Governo do Paraná estuda projeto de criação de um polo de cinema em Maringá
Por Helena Santana, especial para a Revista de CINEMA
Em meio à paralisação da produção cultural na pandemia, um ato de resistência surge no interior do Paraná com a criação de um Polo Cinematográfico em Maringá. Uma delegação de produtores de audiovisual da cidade apresentou a proposta de implantação do Polo ao governador do estado, Carlos Massa Ratinho Júnior (PSD), em uma reunião no Palácio Iguaçu, ontem (9/06) em Curitiba.
A proposta pretende gerar 10 mil novos empregos diretos na região e fomentar a capacitação local, onde alunos, preferencialmente de baixa renda e considerados população de risco, a partir de 14 anos, receberão gratuitamente formação de cinema em modalidade de contraturno com profissionais de renome nacional e internacional.
Além do governador, também participaram da reunião o deputado estadual Dr.

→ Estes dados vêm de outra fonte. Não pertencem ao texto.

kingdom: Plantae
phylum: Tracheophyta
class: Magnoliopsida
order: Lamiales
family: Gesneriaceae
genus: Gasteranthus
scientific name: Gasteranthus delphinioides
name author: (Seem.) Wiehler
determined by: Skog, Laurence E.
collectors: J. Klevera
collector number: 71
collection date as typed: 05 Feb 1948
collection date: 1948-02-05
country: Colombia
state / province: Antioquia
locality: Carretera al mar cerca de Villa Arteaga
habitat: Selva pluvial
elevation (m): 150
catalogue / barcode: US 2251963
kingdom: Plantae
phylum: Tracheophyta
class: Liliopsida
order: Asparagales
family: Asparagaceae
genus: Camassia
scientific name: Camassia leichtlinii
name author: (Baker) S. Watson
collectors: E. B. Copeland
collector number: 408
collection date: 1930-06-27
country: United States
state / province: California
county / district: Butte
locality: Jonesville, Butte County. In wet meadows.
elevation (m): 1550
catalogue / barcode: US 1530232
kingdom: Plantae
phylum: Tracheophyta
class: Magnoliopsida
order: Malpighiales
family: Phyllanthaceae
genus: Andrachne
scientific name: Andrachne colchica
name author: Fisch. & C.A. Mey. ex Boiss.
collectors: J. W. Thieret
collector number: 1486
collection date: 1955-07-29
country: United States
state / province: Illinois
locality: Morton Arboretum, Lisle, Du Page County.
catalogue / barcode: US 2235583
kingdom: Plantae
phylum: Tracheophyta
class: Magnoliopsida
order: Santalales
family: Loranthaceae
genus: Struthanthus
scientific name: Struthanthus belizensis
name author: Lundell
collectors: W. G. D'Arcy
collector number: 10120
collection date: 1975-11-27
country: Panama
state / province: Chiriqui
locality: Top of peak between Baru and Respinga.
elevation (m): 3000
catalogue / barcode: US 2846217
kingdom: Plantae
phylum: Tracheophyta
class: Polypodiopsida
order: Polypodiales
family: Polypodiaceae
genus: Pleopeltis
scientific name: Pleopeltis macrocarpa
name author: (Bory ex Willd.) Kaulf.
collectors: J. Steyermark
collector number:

Batista (DEM), a Superintendente Geral da Cultura Luciana Casagrande e José Padilha, pesquisador, produtor, diretor e roteirista, realizador paranaense e idealizador do projeto.
Padilha avaliou positivamente a conversa com Ratinho Júnior e disse que o governador se mostrou disposto a investir no projeto. “Vamos desenvolver mais a proposta para que possamos trabalhar junto com o Estado para implantar um Polo Cinematográfico em Maringá. O Paraná hoje é conhecido pelo agronegócio, mas com o polo ele pode passar a ser reconhecido pela indústria cinematográfica, que é estratégica para todo o país”, disse o produtor.
Depois da reunião, Padilha conversou com a Revista de CINEMA para dar mais detalhes sobre a iniciativa.
Revista de CINEMA – Como surgiu o projeto de um polo de cinema no Paraná?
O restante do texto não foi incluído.